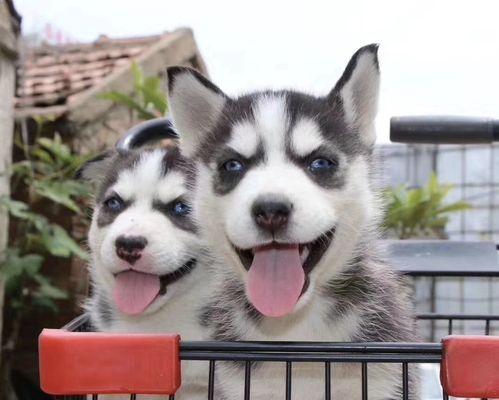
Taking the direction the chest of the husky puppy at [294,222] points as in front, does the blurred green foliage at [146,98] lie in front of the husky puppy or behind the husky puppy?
behind

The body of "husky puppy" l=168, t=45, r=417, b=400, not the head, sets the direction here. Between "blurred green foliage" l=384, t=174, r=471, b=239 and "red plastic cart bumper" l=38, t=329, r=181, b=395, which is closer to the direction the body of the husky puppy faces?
the red plastic cart bumper

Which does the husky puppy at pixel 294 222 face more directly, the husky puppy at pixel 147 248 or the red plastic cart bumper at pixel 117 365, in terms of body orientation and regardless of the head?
the red plastic cart bumper

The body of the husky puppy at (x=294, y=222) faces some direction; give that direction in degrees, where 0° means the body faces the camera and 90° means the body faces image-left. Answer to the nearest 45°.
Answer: approximately 0°

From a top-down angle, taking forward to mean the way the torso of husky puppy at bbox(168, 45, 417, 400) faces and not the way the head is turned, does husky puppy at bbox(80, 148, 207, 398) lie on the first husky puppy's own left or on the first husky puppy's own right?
on the first husky puppy's own right

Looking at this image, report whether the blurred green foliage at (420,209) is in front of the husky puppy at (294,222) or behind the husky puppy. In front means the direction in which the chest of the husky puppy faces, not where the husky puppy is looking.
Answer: behind

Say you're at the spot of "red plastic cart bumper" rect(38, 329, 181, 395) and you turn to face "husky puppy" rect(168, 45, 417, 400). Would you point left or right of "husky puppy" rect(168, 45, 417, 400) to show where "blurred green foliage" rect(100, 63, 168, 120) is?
left

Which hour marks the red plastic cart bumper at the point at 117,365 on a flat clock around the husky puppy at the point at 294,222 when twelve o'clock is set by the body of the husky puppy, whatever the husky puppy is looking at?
The red plastic cart bumper is roughly at 1 o'clock from the husky puppy.
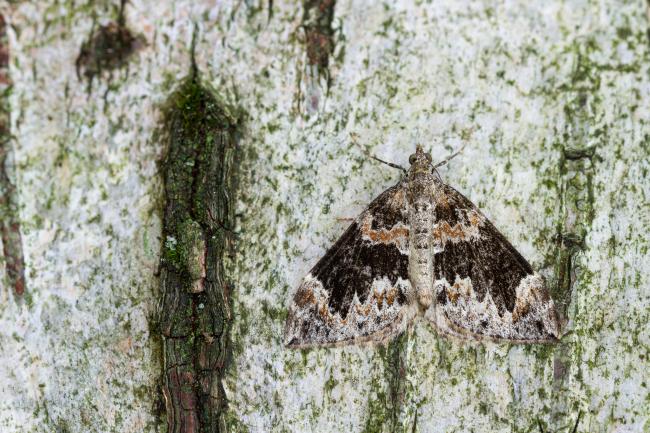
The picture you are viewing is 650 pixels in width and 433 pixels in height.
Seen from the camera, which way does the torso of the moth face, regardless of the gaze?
away from the camera
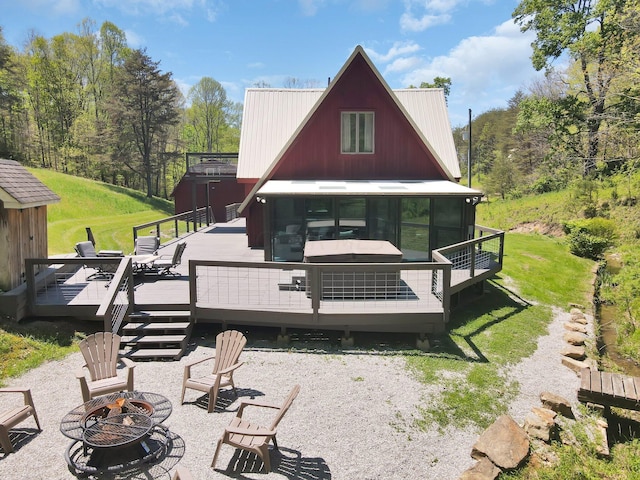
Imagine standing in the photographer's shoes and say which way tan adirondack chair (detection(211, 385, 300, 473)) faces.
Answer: facing to the left of the viewer

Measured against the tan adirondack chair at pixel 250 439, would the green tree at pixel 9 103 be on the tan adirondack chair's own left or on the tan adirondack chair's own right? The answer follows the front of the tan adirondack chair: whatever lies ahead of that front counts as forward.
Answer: on the tan adirondack chair's own right

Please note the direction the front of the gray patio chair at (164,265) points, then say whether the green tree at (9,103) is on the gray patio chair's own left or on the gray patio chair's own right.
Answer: on the gray patio chair's own right

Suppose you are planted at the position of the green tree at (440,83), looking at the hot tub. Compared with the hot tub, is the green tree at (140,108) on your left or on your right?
right

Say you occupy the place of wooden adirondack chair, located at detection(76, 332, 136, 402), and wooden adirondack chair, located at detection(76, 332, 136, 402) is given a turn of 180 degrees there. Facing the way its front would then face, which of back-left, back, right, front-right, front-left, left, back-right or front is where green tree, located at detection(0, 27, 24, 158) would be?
front

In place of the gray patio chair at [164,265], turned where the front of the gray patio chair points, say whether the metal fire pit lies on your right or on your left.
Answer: on your left

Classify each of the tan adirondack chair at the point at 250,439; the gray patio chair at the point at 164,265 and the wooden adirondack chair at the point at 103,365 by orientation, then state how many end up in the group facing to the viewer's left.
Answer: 2

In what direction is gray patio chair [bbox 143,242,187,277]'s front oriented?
to the viewer's left
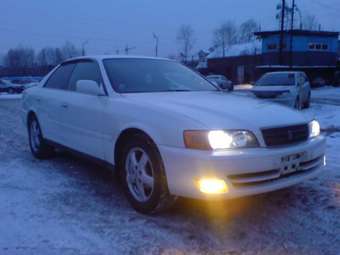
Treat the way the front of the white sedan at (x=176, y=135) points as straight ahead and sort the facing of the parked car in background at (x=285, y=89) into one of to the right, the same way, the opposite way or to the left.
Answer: to the right

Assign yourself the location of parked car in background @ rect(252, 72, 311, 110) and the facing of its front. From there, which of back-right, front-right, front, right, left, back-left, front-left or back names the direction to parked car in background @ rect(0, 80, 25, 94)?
right

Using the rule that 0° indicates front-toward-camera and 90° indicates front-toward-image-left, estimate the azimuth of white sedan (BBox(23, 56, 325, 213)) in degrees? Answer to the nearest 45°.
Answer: approximately 315°

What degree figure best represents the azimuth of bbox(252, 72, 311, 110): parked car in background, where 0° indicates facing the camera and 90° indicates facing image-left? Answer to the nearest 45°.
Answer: approximately 45°

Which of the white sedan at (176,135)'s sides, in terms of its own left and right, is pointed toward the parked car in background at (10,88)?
back

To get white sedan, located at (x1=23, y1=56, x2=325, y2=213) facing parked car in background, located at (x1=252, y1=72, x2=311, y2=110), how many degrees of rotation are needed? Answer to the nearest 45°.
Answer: approximately 135° to its left
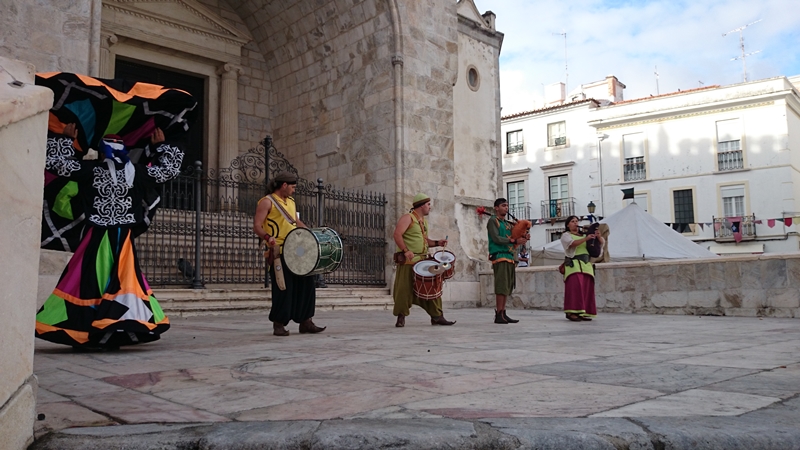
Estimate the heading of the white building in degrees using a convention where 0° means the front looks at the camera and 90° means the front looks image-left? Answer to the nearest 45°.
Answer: approximately 45°

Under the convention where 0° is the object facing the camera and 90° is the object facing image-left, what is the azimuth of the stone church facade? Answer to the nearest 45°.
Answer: approximately 315°

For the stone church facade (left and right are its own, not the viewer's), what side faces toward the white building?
left
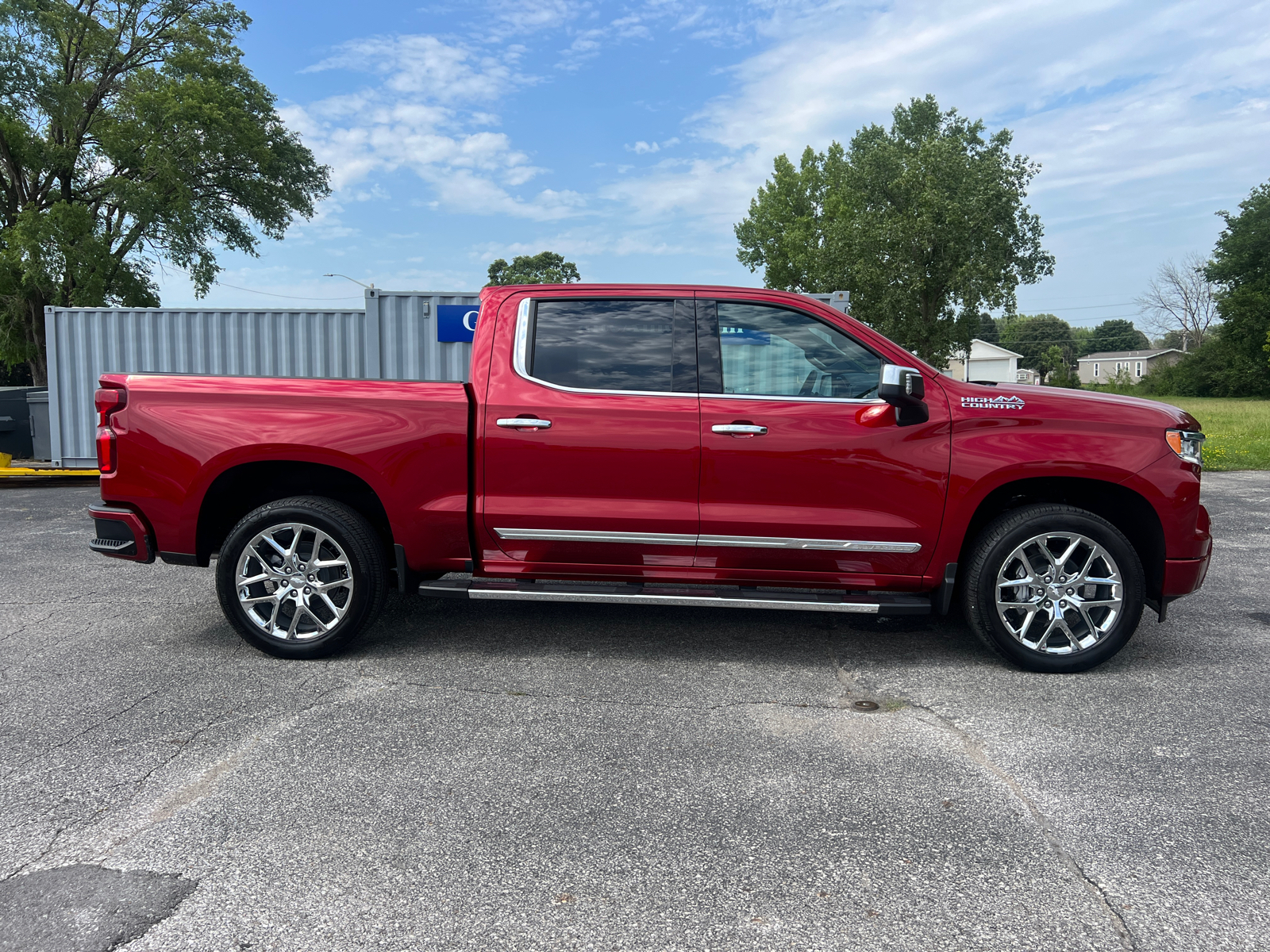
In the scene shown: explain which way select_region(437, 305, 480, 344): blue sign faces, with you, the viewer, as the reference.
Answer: facing the viewer

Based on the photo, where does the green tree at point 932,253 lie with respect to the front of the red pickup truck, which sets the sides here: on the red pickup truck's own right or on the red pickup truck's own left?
on the red pickup truck's own left

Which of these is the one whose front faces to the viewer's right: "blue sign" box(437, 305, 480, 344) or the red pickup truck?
the red pickup truck

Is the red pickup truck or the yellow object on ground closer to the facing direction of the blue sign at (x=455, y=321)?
the red pickup truck

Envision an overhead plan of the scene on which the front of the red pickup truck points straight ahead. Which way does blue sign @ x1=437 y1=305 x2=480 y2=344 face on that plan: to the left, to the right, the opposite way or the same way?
to the right

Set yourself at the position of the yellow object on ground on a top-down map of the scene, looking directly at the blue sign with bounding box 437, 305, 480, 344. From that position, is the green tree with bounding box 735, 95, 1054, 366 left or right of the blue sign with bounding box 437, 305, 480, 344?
left

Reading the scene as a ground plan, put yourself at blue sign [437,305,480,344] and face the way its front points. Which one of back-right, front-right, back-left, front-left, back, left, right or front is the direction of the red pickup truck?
front

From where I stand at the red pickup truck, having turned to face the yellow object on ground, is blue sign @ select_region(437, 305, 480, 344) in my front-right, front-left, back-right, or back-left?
front-right

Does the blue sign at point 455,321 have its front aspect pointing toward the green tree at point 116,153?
no

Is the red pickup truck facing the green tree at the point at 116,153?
no

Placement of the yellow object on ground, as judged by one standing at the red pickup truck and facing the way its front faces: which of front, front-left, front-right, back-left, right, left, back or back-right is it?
back-left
________
■ GOAL OF THE EXERCISE ■
Exactly as they appear above, write out all the entries, without pictures.

■ RESPONSE BELOW ■
Taking the direction the chest of the husky puppy at [294,222] points as in front, does the blurred green foliage at [146,98] lie in front of the husky puppy or behind the husky puppy?
behind

The body of "husky puppy" l=168, t=45, r=417, b=400, not the head, sets the direction here. Between "blurred green foliage" l=384, t=174, r=471, b=239 and "red plastic cart bumper" l=38, t=329, r=181, b=395, which is closer to the direction the body of the husky puppy faces?
the red plastic cart bumper

Which does the husky puppy at pixel 294 222 face more directly, the husky puppy at pixel 147 248 or the red plastic cart bumper at pixel 117 365, in terms of body orientation and regardless of the head?
the red plastic cart bumper

The body of the husky puppy at (x=294, y=222) faces some direction; give that direction in degrees, where 0° means the body faces the camera and 90° means the body faces image-left. Answer to the nearest 45°.
Answer: approximately 0°

From a top-down angle, taking forward to mean the way the torso of husky puppy at bbox(168, 45, 417, 400) faces and not the way the head is turned, does husky puppy at bbox(80, 148, 207, 398) lie on the first husky puppy's own left or on the first husky puppy's own right?
on the first husky puppy's own right

Looking at this image, report whether the blurred green foliage at (420,209) is in front of the husky puppy at (294,222) or behind the husky puppy. In front means the direction in which the chest of the husky puppy faces, not where the husky puppy is looking.
Answer: behind

Say you're at the spot of "red plastic cart bumper" rect(38, 329, 181, 395) and you turn to face "husky puppy" rect(168, 45, 417, 400). Would you point left or right of "husky puppy" rect(168, 45, 417, 400) to show where "blurred green foliage" rect(100, 63, 168, 120) is?
left

Which hour marks the red plastic cart bumper at the point at 117,365 on a flat clock around the husky puppy at the point at 294,222 when twelve o'clock is set by the body of the husky puppy, whatever the husky puppy is looking at?
The red plastic cart bumper is roughly at 1 o'clock from the husky puppy.
The picture you are viewing is 650 pixels in width and 433 pixels in height.
Seen from the camera, which way does the torso of the moth face, regardless of the gaze?
away from the camera
Imagine standing in the photographer's shoes and say which way tan adirondack chair (detection(211, 385, 300, 473)) faces.
Answer: facing to the left of the viewer

Measured against the tan adirondack chair at pixel 250 439, would the green tree at pixel 9 103 be on the tan adirondack chair's own left or on the tan adirondack chair's own right? The answer follows the front of the tan adirondack chair: whatever lies ahead of that front counts as forward.
Answer: on the tan adirondack chair's own right

Please note the direction the front of the gray patio chair at (164,265) points, then say whether the green tree at (9,103) is on the gray patio chair's own left or on the gray patio chair's own right.
Answer: on the gray patio chair's own right

Suppose you are planted at the position of the green tree at (440,83), looking at the hot tub. Compared with the hot tub, is the green tree at (140,108) on your left or on your right?
right

Say you occupy the place of wooden adirondack chair, located at detection(76, 332, 136, 402), and wooden adirondack chair, located at detection(76, 332, 136, 402) is given a turn of 180 degrees there. Facing the way its front would then face, which of back-left, back, right, front-right, front-left, left, back-right or front is where green tree, located at detection(0, 27, 24, 158) would be?
front

In place of the gray patio chair at [164,265], turned where the front of the gray patio chair points, say whether the metal fire pit lies on your right or on your left.
Answer: on your left

Classify each of the tan adirondack chair at the point at 250,439; the gray patio chair at the point at 164,265 and the wooden adirondack chair at the point at 103,365 by orientation, then state how many end up in the group facing to the viewer's left.
Answer: 2

In what direction is gray patio chair [bbox 143,242,187,277]'s front oriented?
to the viewer's left
Treat the way the front of the white sedan at (x=176, y=135) points as straight ahead and sort the facing of the parked car in background at (x=285, y=89) into one of to the right, the same way, the opposite way or to the left.
Answer: to the right

Assign yourself the location of parked car in background @ rect(252, 72, 311, 110) and the facing of its front. From there, which of back-right, front-right, front, right, left, back-left, front-left or back names the direction to parked car in background @ rect(0, 80, 25, 94)?
right

Using the rule that 0° indicates front-toward-camera and 90° indicates front-toward-image-left, estimate the azimuth of white sedan (BBox(23, 56, 325, 213)) in degrees? Answer to the nearest 45°.
Answer: approximately 315°

What degree figure best represents the azimuth of bbox(252, 72, 311, 110): parked car in background, where 0° indicates facing the camera and 90° indicates facing image-left? Answer to the nearest 45°.
Answer: approximately 45°

Which of the white sedan at (176,135)'s sides, in terms of its own left and right, is pointed toward the parked car in background at (10,88)?
back

To get white sedan, located at (x1=23, y1=56, x2=325, y2=213) facing parked car in background, located at (x1=252, y1=72, x2=311, y2=110), how many degrees of rotation are needed? Answer to the nearest 45°.
Answer: approximately 135° to its left
Estimate the heading of the white building in degrees using a convention where 0° means the front looks at the camera and 90° means the front looks image-left? Answer to the nearest 45°.
Answer: approximately 45°

Under the convention where 0° is the object facing the camera and 90° is the object facing image-left, what is the azimuth of the stone church facade? Answer to the nearest 45°.
Answer: approximately 315°

For the stone church facade (left and right are its own, not the viewer's), what side faces toward the white building?
left
In the scene shown: explain which way select_region(437, 305, 480, 344): blue sign faces, with you, the viewer, as the reference.
Answer: facing the viewer

Based on the photo, where does the green tree at point 932,253 lie with respect to the front of the red pickup truck, which sets the sides here: on the red pickup truck's own right or on the red pickup truck's own left?
on the red pickup truck's own left

Which of these is the one whose front faces to the viewer's right: "blue sign" box(437, 305, 480, 344) or the red pickup truck?
the red pickup truck

Is the red pickup truck or the yellow object on ground closer to the facing direction of the blue sign at (x=455, y=321)?
the red pickup truck

Envision an overhead plan of the scene on which the front of the red pickup truck points straight ahead. Which way does blue sign @ x1=437 y1=305 x2=480 y2=344 face on that plan: to the left, to the right, the opposite way or the same way?
to the right

Set yourself at the position of the yellow object on ground on a top-down map of the scene, looking directly at the blue sign with bounding box 437, 305, 480, 344. From that position, is the green tree with bounding box 735, 95, 1054, 366 left or right of the blue sign with bounding box 437, 305, 480, 344?
left

Reading the scene as a ground plan, put yourself at blue sign [437,305,480,344] and face the way its front points. Which one of back-right, front-right, back-left, front-left, back, left, right or front is the direction of the red pickup truck?
front

From where I stand at the red pickup truck, having turned to face the yellow object on ground, is blue sign @ select_region(437, 305, 480, 344) in my front-right, front-left, back-right, or back-left?
front-right

Does the blue sign at point 455,321 have its front aspect pointing toward the green tree at point 116,153?
no

Is the red pickup truck facing the green tree at the point at 116,153?
no

Placement of the yellow object on ground, as judged by one standing at the red pickup truck and facing the way its front faces: which of front, front-left, front-right, back-left, right, left, back or back-right is it?
back-left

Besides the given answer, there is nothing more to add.